AICNCFDeploymentInferenceKubernetesLLMMachine LearningModel ServingMLOpsScalability
Properties
| Name | Type | Description |
|---|---|---|
| id | string | Optional request identifier that will be echoed back in the response for correlation. |
| parameters | object | Optional key/value parameters passed to the model's pre/post-processing pipeline. |
| inputs | array | Input tensors for the inference request. Each tensor specifies its name, shape, datatype, and data. |
| outputs | array | Optional list of output tensors to return. If omitted, all model outputs are returned. |
JSON Schema
{
"$schema": "https://json-schema.org/draft/2020-12/schema",
"$id": "https://raw.githubusercontent.com/api-evangelist/scalable-inference-serving/main/json-schema/kserve-inference-request-schema.json",
"title": "Inference Request",
"description": "Open Inference Protocol V2 inference request submitted to a model serving endpoint via HTTP POST. Compatible with KServe, NVIDIA Triton, BentoML, and other OIP-compliant servers.",
"type": "object",
"required": ["inputs"],
"properties": {
"id": {
"type": "string",
"description": "Optional request identifier that will be echoed back in the response for correlation.",
"example": "req-a1b2c3d4-e5f6-7890-abcd-ef1234567890"
},
"parameters": {
"type": "object",
"description": "Optional key/value parameters passed to the model's pre/post-processing pipeline.",
"additionalProperties": true
},
"inputs": {
"type": "array",
"description": "Input tensors for the inference request. Each tensor specifies its name, shape, datatype, and data.",
"minItems": 1,
"items": {
"$ref": "#/$defs/RequestInput"
}
},
"outputs": {
"type": "array",
"description": "Optional list of output tensors to return. If omitted, all model outputs are returned.",
"items": {
"$ref": "#/$defs/RequestOutput"
}
}
},
"$defs": {
"RequestInput": {
"type": "object",
"title": "Request Input",
"description": "A single named input tensor for an inference request.",
"required": ["name", "shape", "datatype", "data"],
"properties": {
"name": {
"type": "string",
"description": "Tensor name as defined in the model's input specification."
},
"shape": {
"type": "array",
"description": "Shape of the tensor. Use -1 for variable-length or batch dimensions.",
"items": {"type": "integer"},
"example": [1, 128]
},
"datatype": {
"$ref": "#/$defs/TensorDatatype"
},
"parameters": {
"type": "object",
"additionalProperties": true,
"description": "Optional tensor-level parameters."
},
"data": {
"description": "Tensor data in row-major order.
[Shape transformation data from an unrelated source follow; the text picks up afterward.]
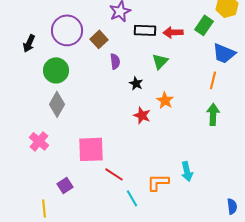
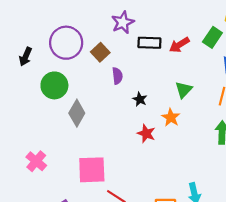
red arrow: (173, 32) -> (179, 45), turned -30
green triangle: (160, 61) -> (184, 90), moved
gray diamond: (57, 104) -> (77, 113), moved

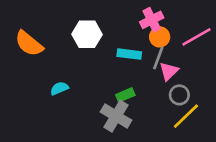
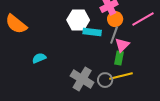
white hexagon: (87, 34) -> (78, 20), moved
green rectangle: (125, 95) -> (119, 58), moved, turned -56
gray circle: (179, 95) -> (105, 80), moved
yellow line: (186, 116) -> (121, 76), moved, turned 30

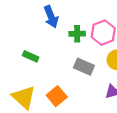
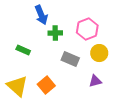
green cross: (77, 34) -> (55, 33), moved

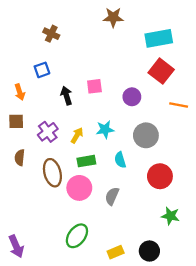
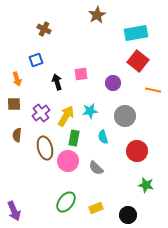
brown star: (113, 17) -> (97, 15), turned -30
yellow arrow: (77, 135) -> (66, 116), size x1.5
green rectangle: (86, 161) -> (74, 138), turned -70
gray semicircle: (112, 196) -> (96, 168), turned -70
yellow rectangle: (116, 252) -> (96, 208), moved

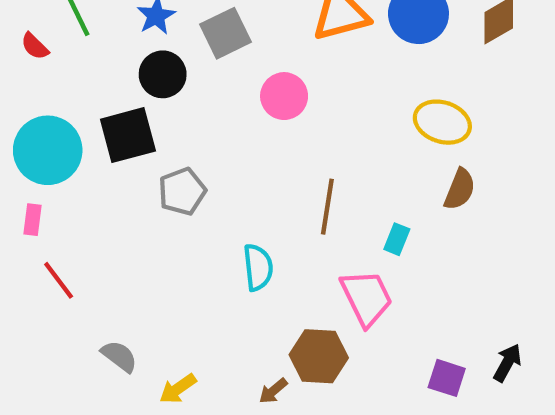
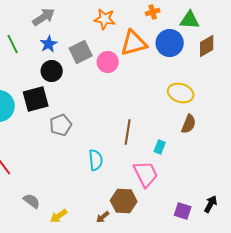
pink circle: (284, 96) -> (108, 62), moved

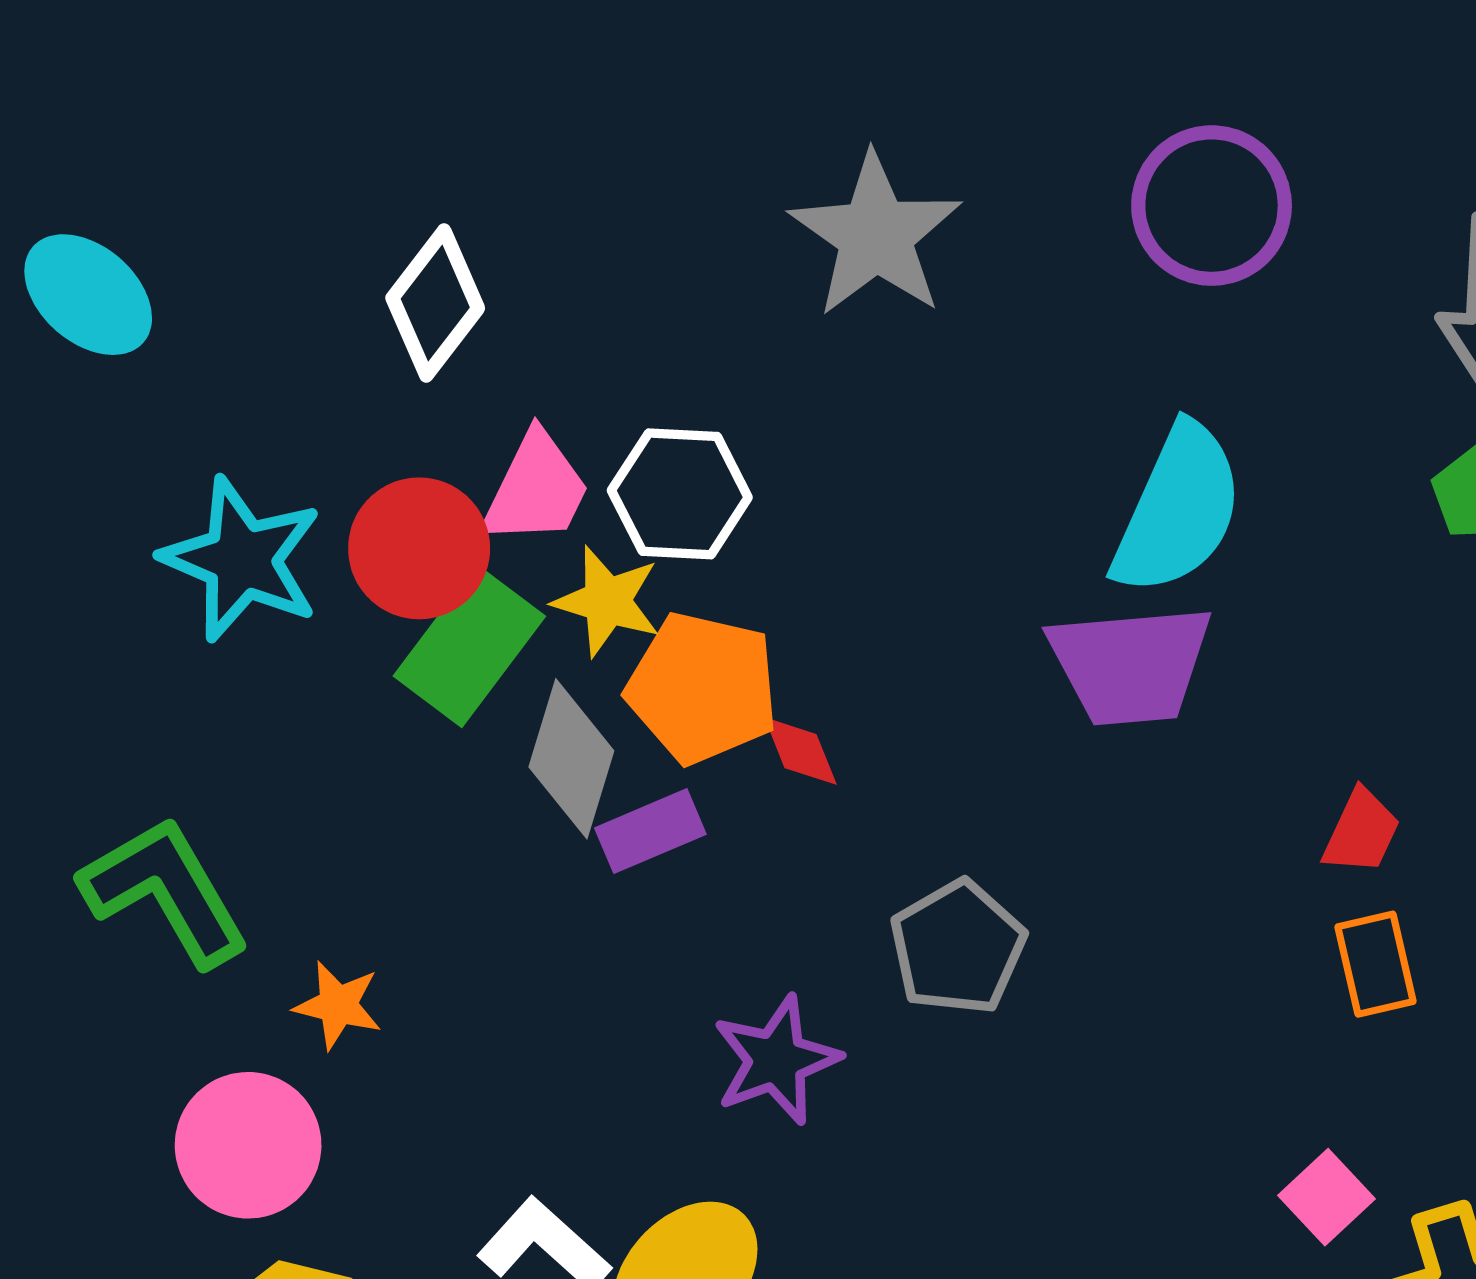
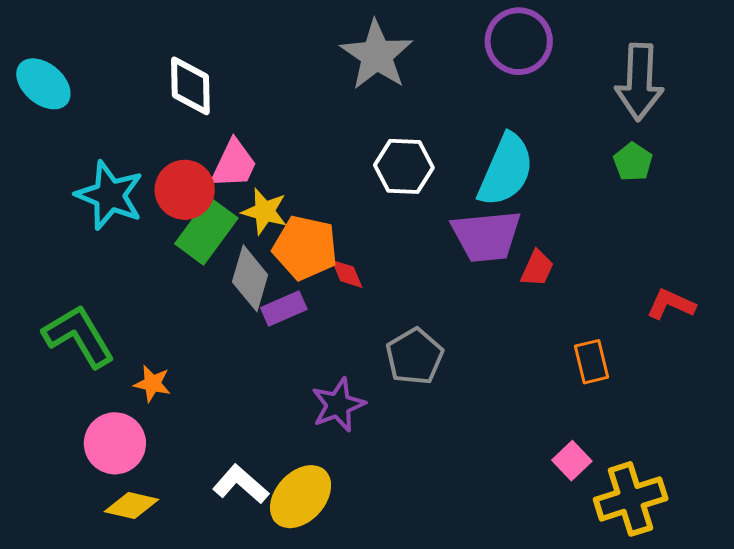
white diamond: (435, 303) -> (190, 86), turned -38
white hexagon: (680, 494) -> (404, 166), moved
red trapezoid: (1361, 832) -> (537, 268), moved

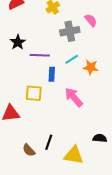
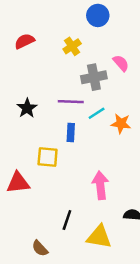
black star: (18, 42) -> (27, 108), moved
purple line: (40, 55) -> (71, 102), moved
pink arrow: (74, 97) -> (100, 185), moved, turned 35
brown semicircle: (29, 150) -> (40, 248), moved

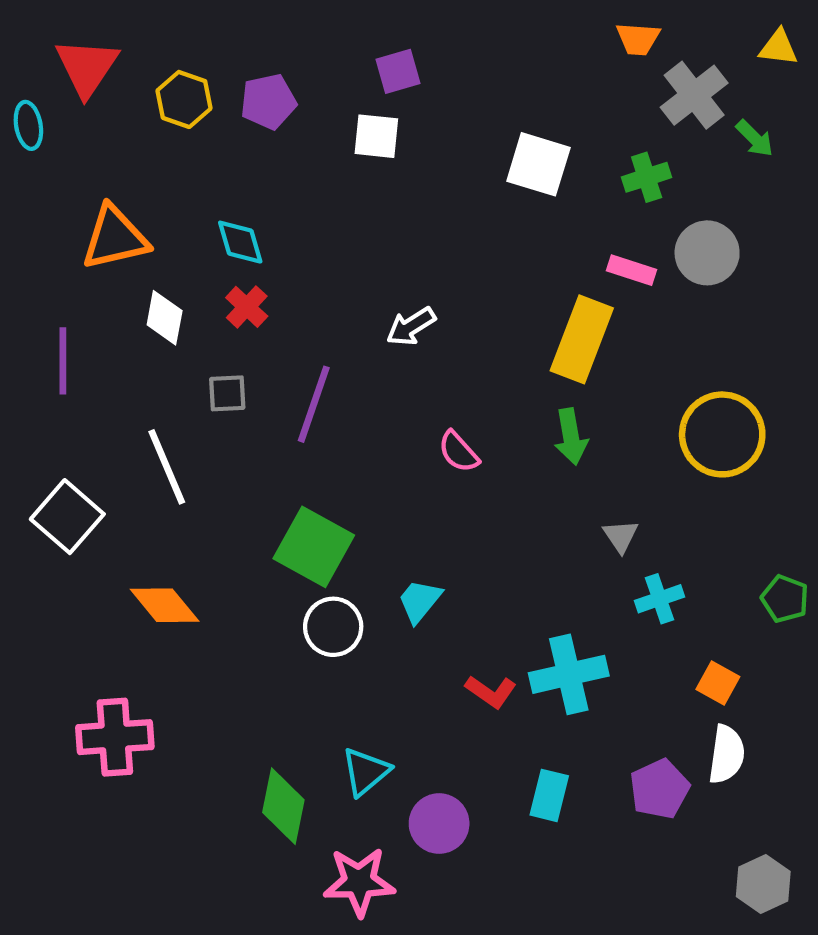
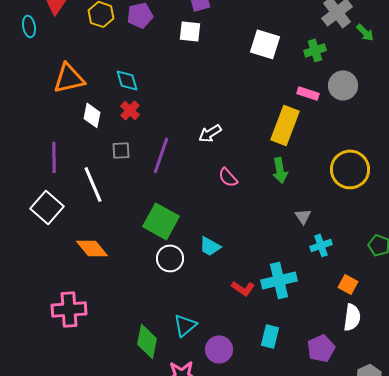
white arrow: (411, 326) -> (210, 133), moved
purple line: (63, 361) -> (54, 157), moved
cyan trapezoid: (420, 601) -> (210, 246), turned -100
purple pentagon: (660, 789) -> (321, 348), moved

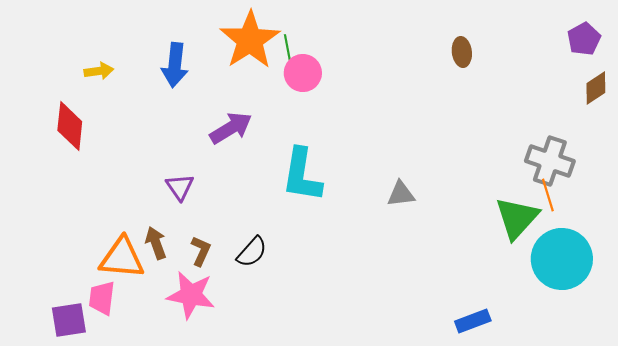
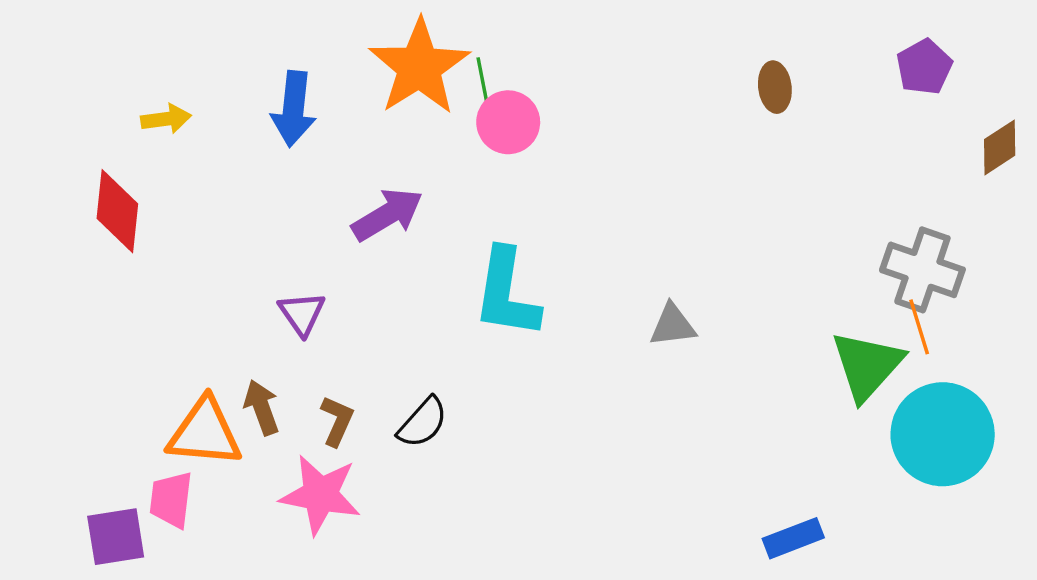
purple pentagon: (584, 39) -> (924, 67), moved

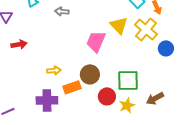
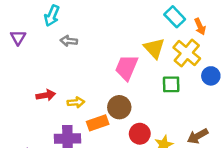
gray arrow: (62, 11) -> (69, 41), moved
red arrow: (19, 44) -> (46, 95), moved
green square: (128, 80) -> (171, 84), moved, size x0.7

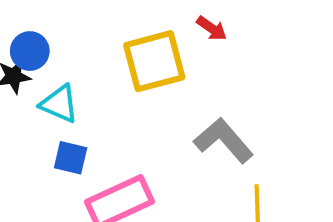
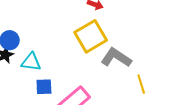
yellow square: (154, 61) -> (91, 36), moved

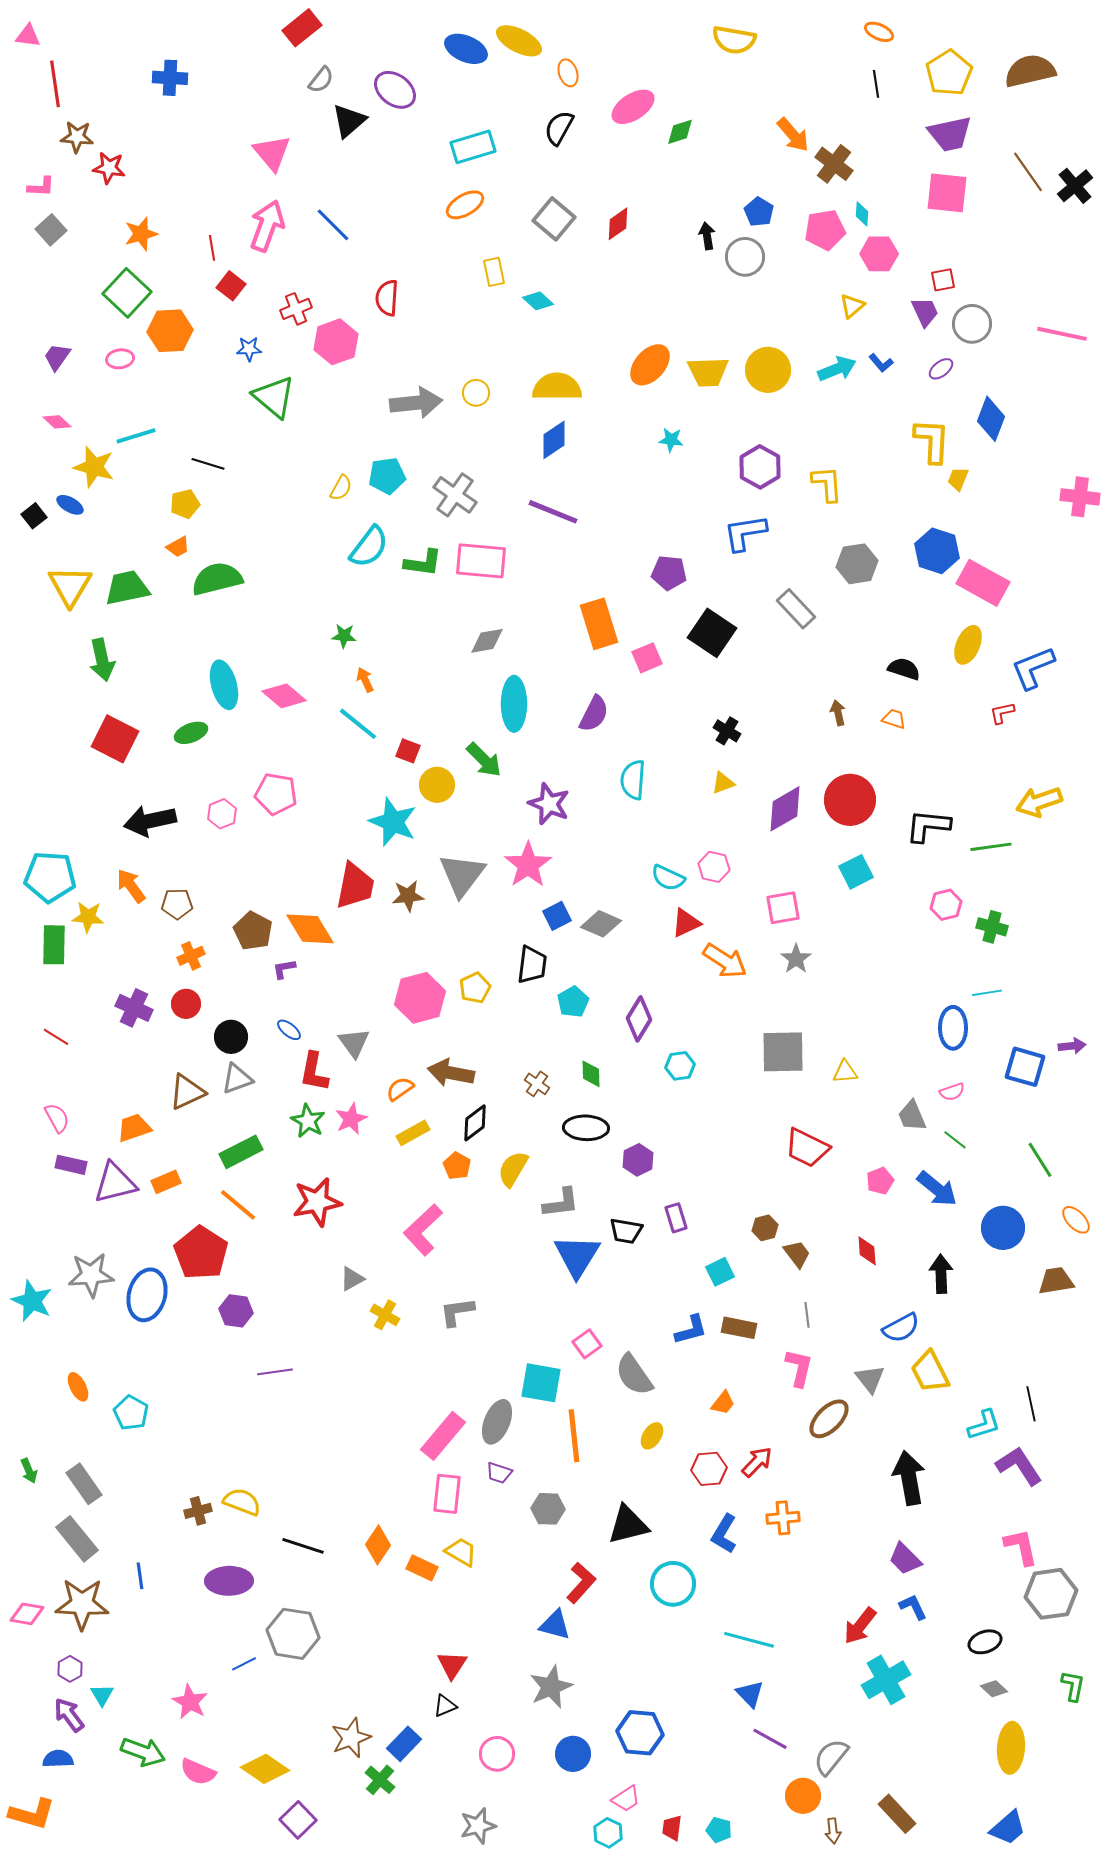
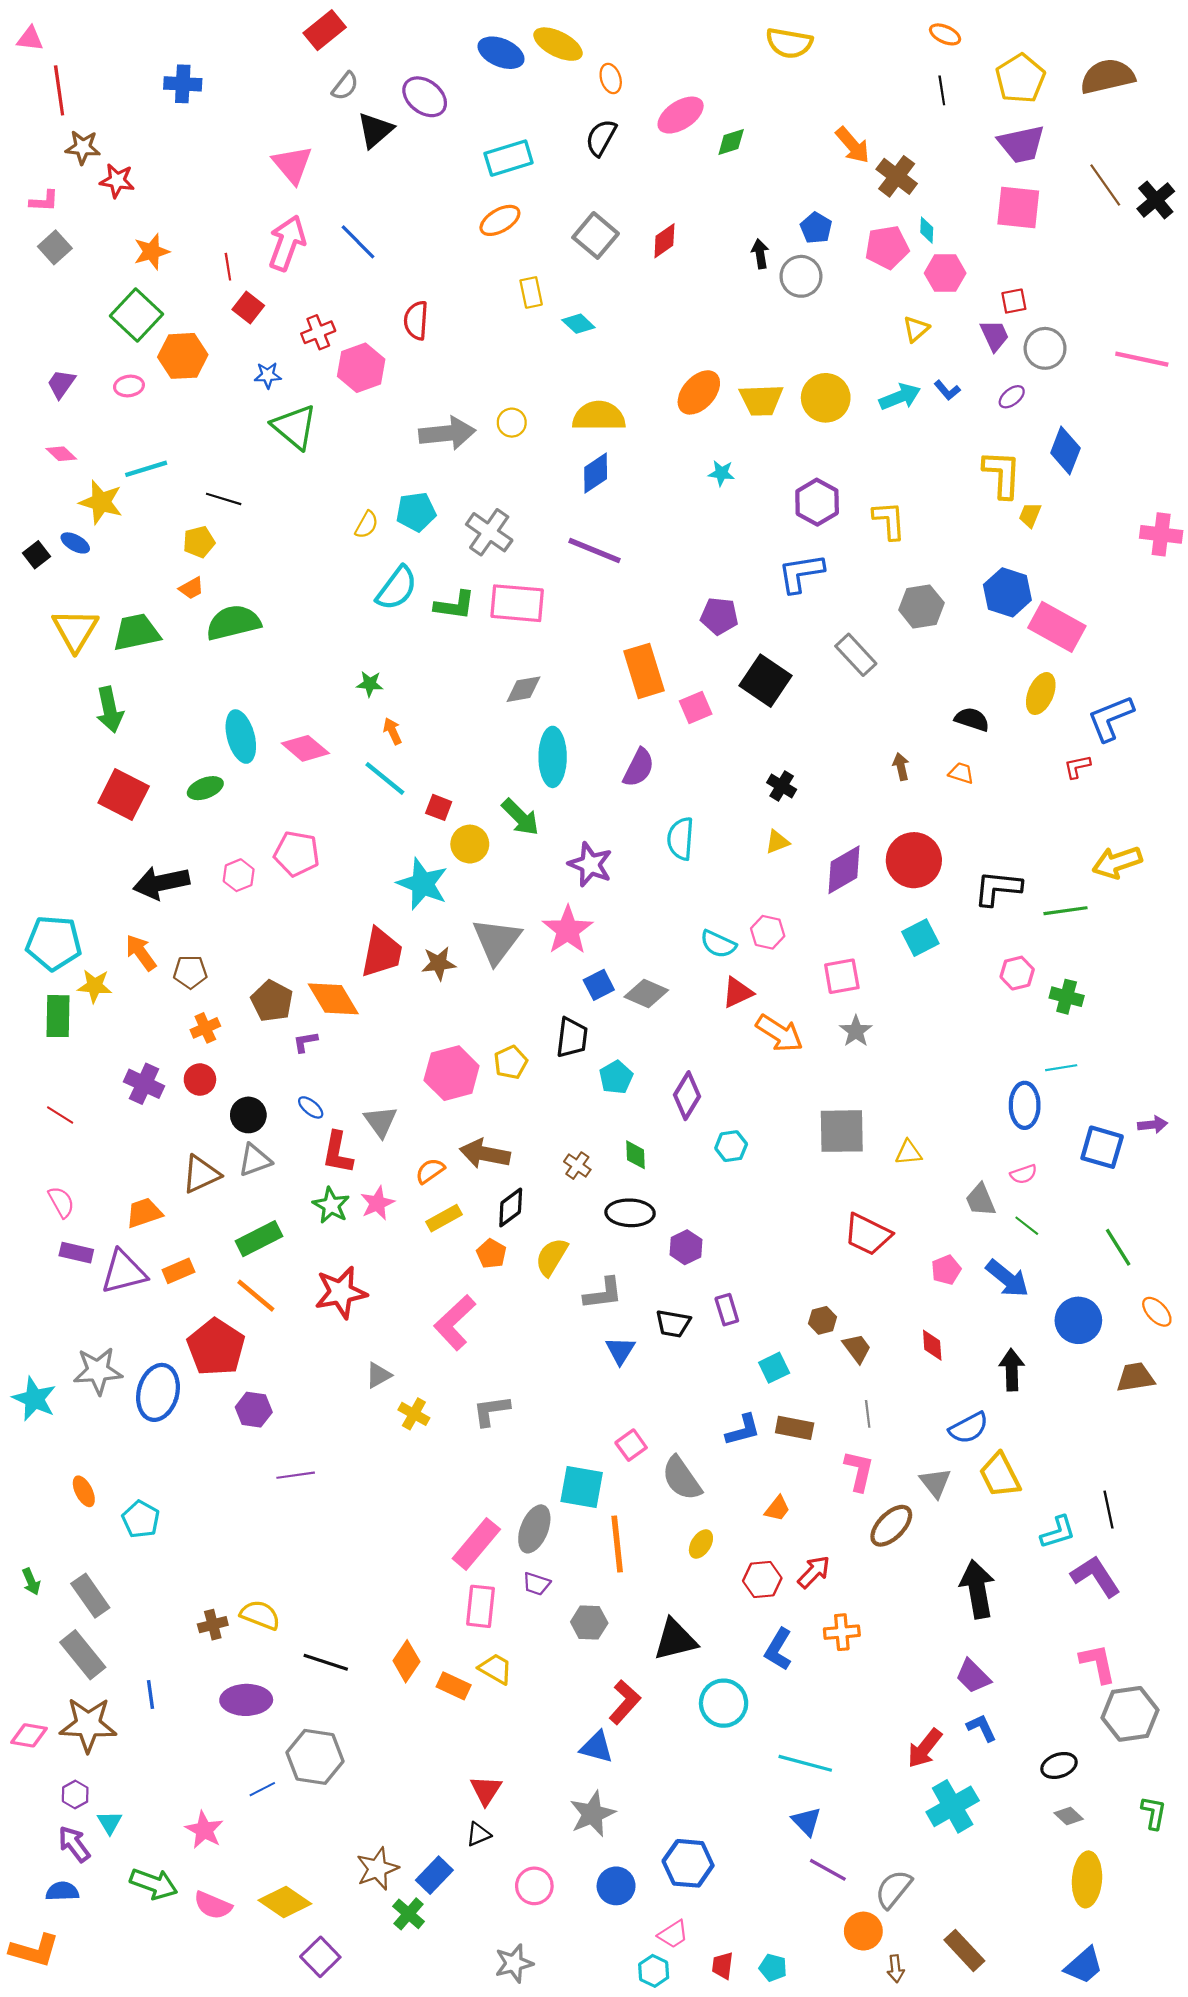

Nested arrays or flat array acceptable.",
"oneOf": [
{"type": "array", "items": {}},
{"type": "string", "description": "Base64-encoded binary data for the binary tensor data extension."}
]
}
}
},
"RequestOutput": {
"type": "object",
"title": "Request Output",
"description": "Specifies which model output tensor to include in the response.",
"required": ["name"],
"properties": {
"name": {
"type": "string",
"description": "Name of the output tensor to include in the response."
},
"parameters": {
"type": "object",
"additionalProperties": true
}
}
},
"TensorDatatype": {
"type": "string",
"title": "Tensor Datatype",
"description": "Data type of a tensor per the Open Inference Protocol specification.",
"enum": ["BOOL", "UINT8", "UINT16", "UINT32", "UINT64", "INT8", "INT16", "INT32", "INT64", "FP16", "FP32", "FP64", "BYTES", "STRING"]
}
}
}